As we can see from the latest annual report, KWAP owns 11.6% of the company and we think that with the management luring KWAP’s interest into their company would be a value added in terms of stock pricing.
Somewhat like INARI few years ago, with the appearance of institutions such KWAP inside the shareholding structure, it pushed the stock price upwards demanding higher valuations. The simplest way to tell is that it trades at a PE higher than its peers.
Introduction of institutions at times see re-valuation for the stock itself making it somewhat more ‘valuable’ than a non-institution owned. That is why we can be ahead when institutions are buying smaller companies.
If we are KWAP, we would suggest a rights issue to increase the number of shares and probability of a dilution in case one might forgot to subscribe (it can happen to retail). Furthermore, newly acquired cash can be used for capital expenditure.

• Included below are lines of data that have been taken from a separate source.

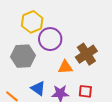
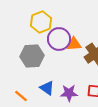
orange triangle: (65, 67) -> (74, 44), moved

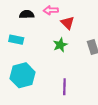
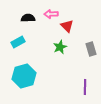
cyan rectangle: (16, 40) -> (18, 42), turned -40
purple line: (64, 87) -> (85, 87), moved

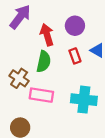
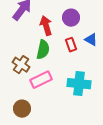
pink rectangle: (41, 95) -> (41, 80), turned -35

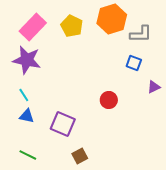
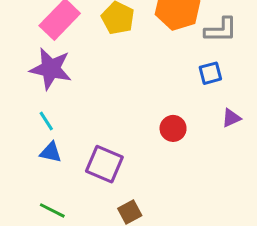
blue square: (134, 63) -> (210, 73), turned -35
purple triangle: (154, 87) -> (231, 118), moved

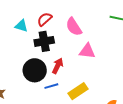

Once again we reference this to INARI’s case when KWAP came in and started acquiring in 2014. The rights issue were executed for the development of new factories but weirdly the company still has cash and paid out dividends the next quarter. Investors might be asking “why did you take money from us in the first place?”.
It could be that the actual cash realized from the growth in revenue exceed their forecast and expectation. But it is not common as well to see companies using rights issue to increase the share issue size allowing new investors to come in or increase the ownership by diluting their minority shareholders who are unaware.
Expect to see increased interest from institutions with more and more liquidity introduced to this counter. Not only we see KWAP but hopefully more institutions like EPF would take part in this counter as well.
We are not confident with the upcoming report as we believe the US dollars from the month of Jan 2018 to Mar 2018 would work negatively towards the company’s earnings report.
Nevertheless, if you do not care about temporary setback for pricing then the chart actually points to return higher as it broke its downward trending line when it hit RM2.40 a week ago.